Items from a data source
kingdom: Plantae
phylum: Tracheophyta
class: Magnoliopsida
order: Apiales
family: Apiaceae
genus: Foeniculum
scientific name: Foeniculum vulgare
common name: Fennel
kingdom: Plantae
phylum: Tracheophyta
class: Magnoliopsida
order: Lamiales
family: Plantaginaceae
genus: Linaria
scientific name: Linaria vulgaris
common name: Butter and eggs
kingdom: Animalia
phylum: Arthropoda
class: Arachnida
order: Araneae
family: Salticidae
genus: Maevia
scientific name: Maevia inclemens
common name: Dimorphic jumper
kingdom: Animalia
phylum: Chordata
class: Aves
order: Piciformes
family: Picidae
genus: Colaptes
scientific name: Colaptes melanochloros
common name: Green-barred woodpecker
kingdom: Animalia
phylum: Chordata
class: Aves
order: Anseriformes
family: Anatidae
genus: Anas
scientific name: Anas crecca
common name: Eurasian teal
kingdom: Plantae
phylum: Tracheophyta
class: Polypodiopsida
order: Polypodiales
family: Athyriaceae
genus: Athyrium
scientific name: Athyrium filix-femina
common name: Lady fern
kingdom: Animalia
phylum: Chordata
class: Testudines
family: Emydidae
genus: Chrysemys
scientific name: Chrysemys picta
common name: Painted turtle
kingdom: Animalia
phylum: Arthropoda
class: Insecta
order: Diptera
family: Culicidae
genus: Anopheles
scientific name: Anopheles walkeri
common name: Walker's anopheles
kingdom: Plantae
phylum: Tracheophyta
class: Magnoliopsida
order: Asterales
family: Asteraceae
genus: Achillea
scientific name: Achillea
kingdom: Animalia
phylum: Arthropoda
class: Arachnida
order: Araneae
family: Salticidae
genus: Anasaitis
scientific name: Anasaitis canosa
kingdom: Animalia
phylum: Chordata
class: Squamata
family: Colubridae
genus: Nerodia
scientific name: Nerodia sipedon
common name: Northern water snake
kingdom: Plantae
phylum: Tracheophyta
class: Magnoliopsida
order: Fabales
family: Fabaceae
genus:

EXERCISE INSTRUCTIONS –
Please rewrite every line of the items above as a numbered list, omitting any blank lines.

FINISHED ANSWER –
1. kingdom: Plantae
2. phylum: Tracheophyta
3. class: Magnoliopsida
4. order: Apiales
5. family: Apiaceae
6. genus: Foeniculum
7. scientific name: Foeniculum vulgare
8. common name: Fennel
9. kingdom: Plantae
10. phylum: Tracheophyta
11. class: Magnoliopsida
12. order: Lamiales
13. family: Plantaginaceae
14. genus: Linaria
15. scientific name: Linaria vulgaris
16. common name: Butter and eggs
17. kingdom: Animalia
18. phylum: Arthropoda
19. class: Arachnida
20. order: Araneae
21. family: Salticidae
22. genus: Maevia
23. scientific name: Maevia inclemens
24. common name: Dimorphic jumper
25. kingdom: Animalia
26. phylum: Chordata
27. class: Aves
28. order: Piciformes
29. family: Picidae
30. genus: Colaptes
31. scientific name: Colaptes melanochloros
32. common name: Green-barred woodpecker
33. kingdom: Animalia
34. phylum: Chordata
35. class: Aves
36. order: Anseriformes
37. family: Anatidae
38. genus: Anas
39. scientific name: Anas crecca
40. common name: Eurasian teal
41. kingdom: Plantae
42. phylum: Tracheophyta
43. class: Polypodiopsida
44. order: Polypodiales
45. family: Athyriaceae
46. genus: Athyrium
47. scientific name: Athyrium filix-femina
48. common name: Lady fern
49. kingdom: Animalia
50. phylum: Chordata
51. class: Testudines
52. family: Emydidae
53. genus: Chrysemys
54. scientific name: Chrysemys picta
55. common name: Painted turtle
56. kingdom: Animalia
57. phylum: Arthropoda
58. class: Insecta
59. order: Diptera
60. family: Culicidae
61. genus: Anopheles
62. scientific name: Anopheles walkeri
63. common name: Walker's anopheles
64. kingdom: Plantae
65. phylum: Tracheophyta
66. class: Magnoliopsida
67. order: Asterales
68. family: Asteraceae
69. genus: Achillea
70. scientific name: Achillea
71. kingdom: Animalia
72. phylum: Arthropoda
73. class: Arachnida
74. order: Araneae
75. family: Salticidae
76. genus: Anasaitis
77. scientific name: Anasaitis canosa
78. kingdom: Animalia
79. phylum: Chordata
80. class: Squamata
81. family: Colubridae
82. genus: Nerodia
83. scientific name: Nerodia sipedon
84. common name: Northern water snake
85. kingdom: Plantae
86. phylum: Tracheophyta
87. class: Magnoliopsida
88. order: Fabales
89. family: Fabaceae
90. genus:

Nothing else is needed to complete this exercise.